There is much Haitian history to learn. And there are all of the political, economic, and cultural issues that are relevant as well. However, I will leave those issues to the scholars who know about such things. We had plenty of scholars on hand at the workshop at Saviour’s Day. While I enjoyed their presentations and learned a lot, to me, in an ongoing crisis emergency like the one in Haiti, everything done has to have a practical survival value. I don’t think the Haitian people need more rhetoric.
It is crucial to recognize the important things that must be done or lives will be lost needlessly. The fact of it is that the magnitude of the tragedy is not due to the earthquake itself, but to the on-going policies of the United States, France and other nations toward Haiti. Hundreds of thousands are dead due to bad and immoral policy.
It is true that the Haitian government has been dysfunctional in this crisis. But when I saw the utter destruction of the National Palace, the symbol of Haitian independence, and the other government buildings, it is clear why the Haitian government’s response is lacking. The government has been crushed. How many government workers are dead or mortally wounded, homeless? Certainly, their documents, equipment and work places no longer exist. There is no communication infrastructure. The government has to be re-organized if that is possible. How long will that take? The US military – along with the UN- has taken over, and is the de facto government. Entrée into or out of Haiti is controlled by the US military.
What role do I see for the Nation of Islam in Haiti? Frankly, I don’t really know. What is needed physically is beyond the physical resources that we have. Adoption of orphans would help. What is needed is the rebuilding of the country from the ground up. What is needed for Haiti is covered in point No. 4 of What the Muslims Want.
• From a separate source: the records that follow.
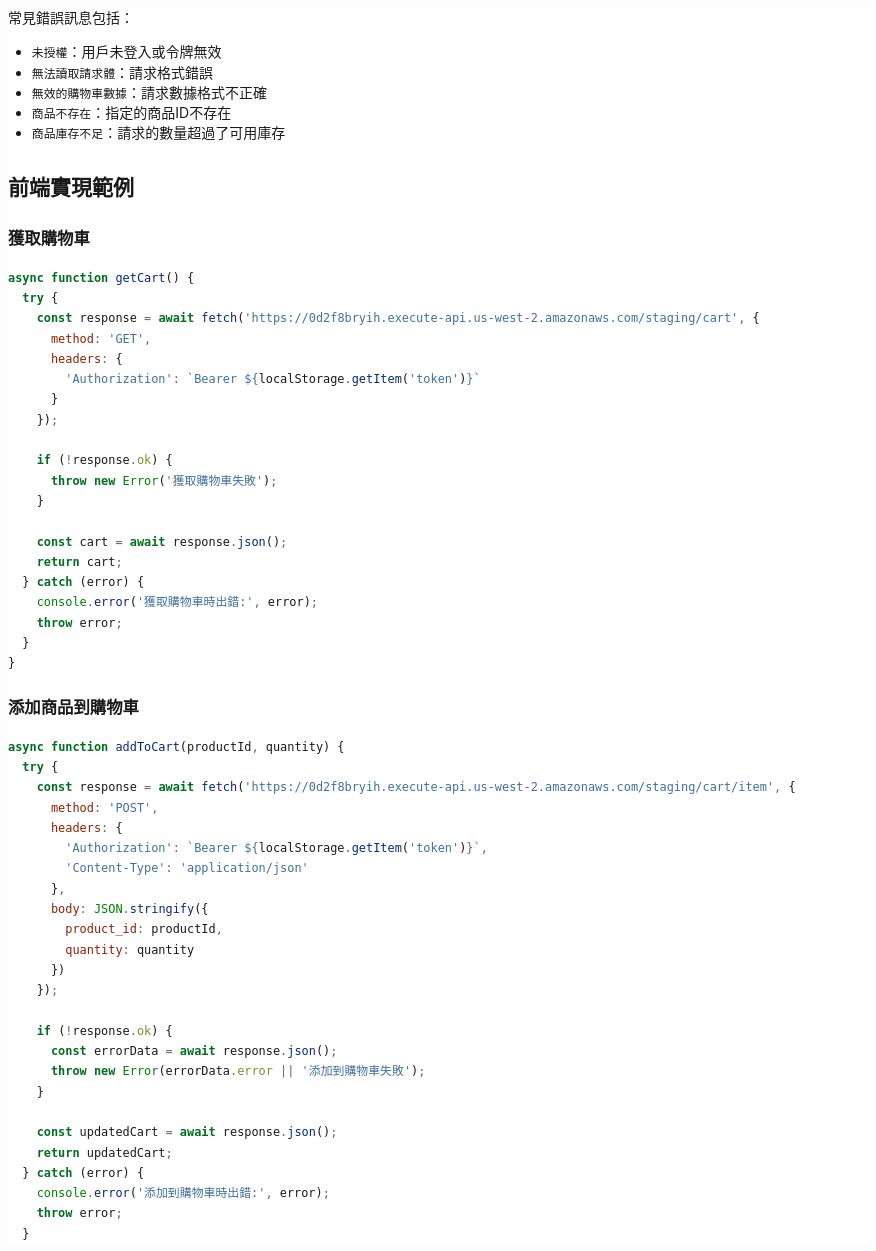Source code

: 常見錯誤訊息包括：
- `未授權`：用戶未登入或令牌無效
- `無法讀取請求體`：請求格式錯誤
- `無效的購物車數據`：請求數據格式不正確
- `商品不存在`：指定的商品ID不存在
- `商品庫存不足`：請求的數量超過了可用庫存

## 前端實現範例

### 獲取購物車

```javascript
async function getCart() {
  try {
    const response = await fetch('https://0d2f8bryih.execute-api.us-west-2.amazonaws.com/staging/cart', {
      method: 'GET',
      headers: {
        'Authorization': `Bearer ${localStorage.getItem('token')}`
      }
    });
    
    if (!response.ok) {
      throw new Error('獲取購物車失敗');
    }
    
    const cart = await response.json();
    return cart;
  } catch (error) {
    console.error('獲取購物車時出錯:', error);
    throw error;
  }
}
```

### 添加商品到購物車

```javascript
async function addToCart(productId, quantity) {
  try {
    const response = await fetch('https://0d2f8bryih.execute-api.us-west-2.amazonaws.com/staging/cart/item', {
      method: 'POST',
      headers: {
        'Authorization': `Bearer ${localStorage.getItem('token')}`,
        'Content-Type': 'application/json'
      },
      body: JSON.stringify({
        product_id: productId,
        quantity: quantity
      })
    });
    
    if (!response.ok) {
      const errorData = await response.json();
      throw new Error(errorData.error || '添加到購物車失敗');
    }
    
    const updatedCart = await response.json();
    return updatedCart;
  } catch (error) {
    console.error('添加到購物車時出錯:', error);
    throw error;
  }
```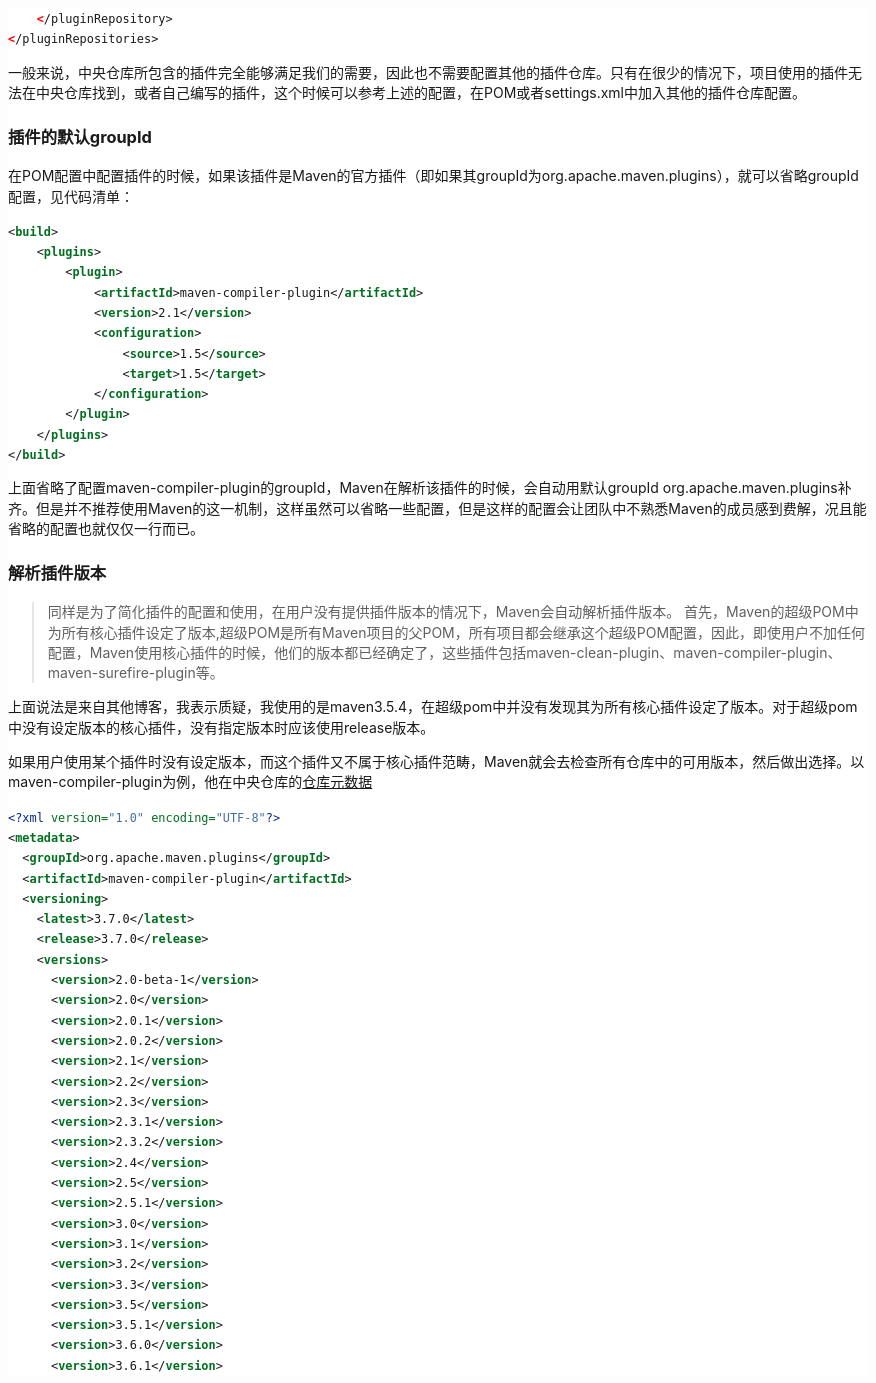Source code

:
 ```xml
    </pluginRepository>
</pluginRepositories>
```
一般来说，中央仓库所包含的插件完全能够满足我们的需要，因此也不需要配置其他的插件仓库。只有在很少的情况下，项目使用的插件无法在中央仓库找到，或者自己编写的插件，这个时候可以参考上述的配置，在POM或者settings.xml中加入其他的插件仓库配置。
### 插件的默认groupId
在POM配置中配置插件的时候，如果该插件是Maven的官方插件（即如果其groupId为org.apache.maven.plugins），就可以省略groupId配置，见代码清单：

```xml
<build>
    <plugins>
        <plugin>
            <artifactId>maven-compiler-plugin</artifactId>
            <version>2.1</version>
            <configuration>
                <source>1.5</source>
                <target>1.5</target>
            </configuration>
        </plugin>
    </plugins>
</build>
```
上面省略了配置maven-compiler-plugin的groupId，Maven在解析该插件的时候，会自动用默认groupId org.apache.maven.plugins补齐。但是并不推荐使用Maven的这一机制，这样虽然可以省略一些配置，但是这样的配置会让团队中不熟悉Maven的成员感到费解，况且能省略的配置也就仅仅一行而已。
### 解析插件版本
> 同样是为了简化插件的配置和使用，在用户没有提供插件版本的情况下，Maven会自动解析插件版本。
> 首先，Maven的超级POM中为所有核心插件设定了版本,超级POM是所有Maven项目的父POM，所有项目都会继承这个超级POM配置，因此，即使用户不加任何配置，Maven使用核心插件的时候，他们的版本都已经确定了，这些插件包括maven-clean-plugin、maven-compiler-plugin、maven-surefire-plugin等。

上面说法是来自其他博客，我表示质疑，我使用的是maven3.5.4，在超级pom中并没有发现其为所有核心插件设定了版本。对于超级pom中没有设定版本的核心插件，没有指定版本时应该使用release版本。

如果用户使用某个插件时没有设定版本，而这个插件又不属于核心插件范畴，Maven就会去检查所有仓库中的可用版本，然后做出选择。以maven-compiler-plugin为例，他在中央仓库的[仓库元数据](http://repo1.maven.org/maven2/org/apache/maven/plugins/maven-compiler-plugin/maven-metadata.xml)

```xml
<?xml version="1.0" encoding="UTF-8"?>
<metadata>
  <groupId>org.apache.maven.plugins</groupId>
  <artifactId>maven-compiler-plugin</artifactId>
  <versioning>
    <latest>3.7.0</latest>
    <release>3.7.0</release>
    <versions>
      <version>2.0-beta-1</version>
      <version>2.0</version>
      <version>2.0.1</version>
      <version>2.0.2</version>
      <version>2.1</version>
      <version>2.2</version>
      <version>2.3</version>
      <version>2.3.1</version>
      <version>2.3.2</version>
      <version>2.4</version>
      <version>2.5</version>
      <version>2.5.1</version>
      <version>3.0</version>
      <version>3.1</version>
      <version>3.2</version>
      <version>3.3</version>
      <version>3.5</version>
      <version>3.5.1</version>
      <version>3.6.0</version>
      <version>3.6.1</version>
```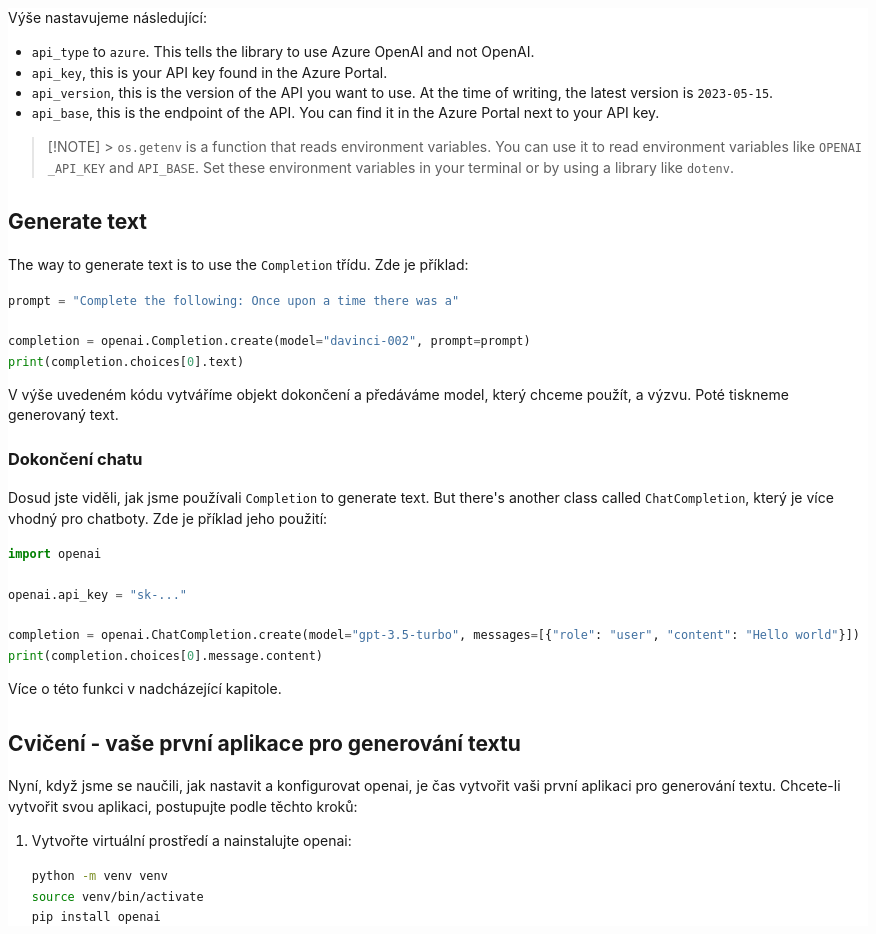 Výše nastavujeme následující:

- `api_type` to `azure`. This tells the library to use Azure OpenAI and not OpenAI.
- `api_key`, this is your API key found in the Azure Portal.
- `api_version`, this is the version of the API you want to use. At the time of writing, the latest version is `2023-05-15`.
- `api_base`, this is the endpoint of the API. You can find it in the Azure Portal next to your API key.

> [!NOTE] > `os.getenv` is a function that reads environment variables. You can use it to read environment variables like `OPENAI_API_KEY` and `API_BASE`. Set these environment variables in your terminal or by using a library like `dotenv`.

## Generate text

The way to generate text is to use the `Completion` třídu. Zde je příklad:

```python
prompt = "Complete the following: Once upon a time there was a"

completion = openai.Completion.create(model="davinci-002", prompt=prompt)
print(completion.choices[0].text)
```

V výše uvedeném kódu vytváříme objekt dokončení a předáváme model, který chceme použít, a výzvu. Poté tiskneme generovaný text.

### Dokončení chatu

Dosud jste viděli, jak jsme používali `Completion` to generate text. But there's another class called `ChatCompletion`, který je více vhodný pro chatboty. Zde je příklad jeho použití:

```python
import openai

openai.api_key = "sk-..."

completion = openai.ChatCompletion.create(model="gpt-3.5-turbo", messages=[{"role": "user", "content": "Hello world"}])
print(completion.choices[0].message.content)
```

Více o této funkci v nadcházející kapitole.

## Cvičení - vaše první aplikace pro generování textu

Nyní, když jsme se naučili, jak nastavit a konfigurovat openai, je čas vytvořit vaši první aplikaci pro generování textu. Chcete-li vytvořit svou aplikaci, postupujte podle těchto kroků:

1. Vytvořte virtuální prostředí a nainstalujte openai:

   ```bash
   python -m venv venv
   source venv/bin/activate
   pip install openai
   ```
Maybe our role is a political one – to get the US government to do by Haiti what is required by all that is moral and decent to rectify past injustices that have now been amplified by the devastation of the earthquake.
The government of the United States should:
Undertake an immediate evacuation of perhaps as many as 1 million Haitians to safety and security in Haiti and elsewhere
Undertake the establishment of temporary shelter communities out of the flood plain of Port au Prince
Undertake the building of basic infrastructure in Haiti: roads, ports, sewage and water treatment, and electricity
Undertake the reforestation of Haiti and environmental remediation
Undertake the rebuilding of Port au Prince and other areas, and even the construction of new cities
Undertake the redevelopment of agriculture and industry to reestablish a viable Haitian economy
Undertake to support education and training of the Haitian people
Undertake to immediately dismiss the so-called ‘debt’
Undertake to immediately investigate the more than 10,000 NGO’s - some of which are corrupt and have exploited Haiti’s poverty to their own advantage
Undertake an investigation into the literal enslavement of children and others in Haiti
Undertake to work through the thousands of Haitian-American organizations in the diaspora on behalf of Haiti as a whole
To disavow any US interest or intention to expropriate Haiti oil, gold, uranium and other natural and human resources and to investigate the possibility that the US military triggered the earthquake from the HAARP facility in Alaska
The recent discovery of vast oil reserves under the Port au Prince harbor, if developed for the benefit of Haiti, is more than sufficient to elevate Haiti’s economic status and pay for the rebuilding efforts. But the thieves must be held at bay.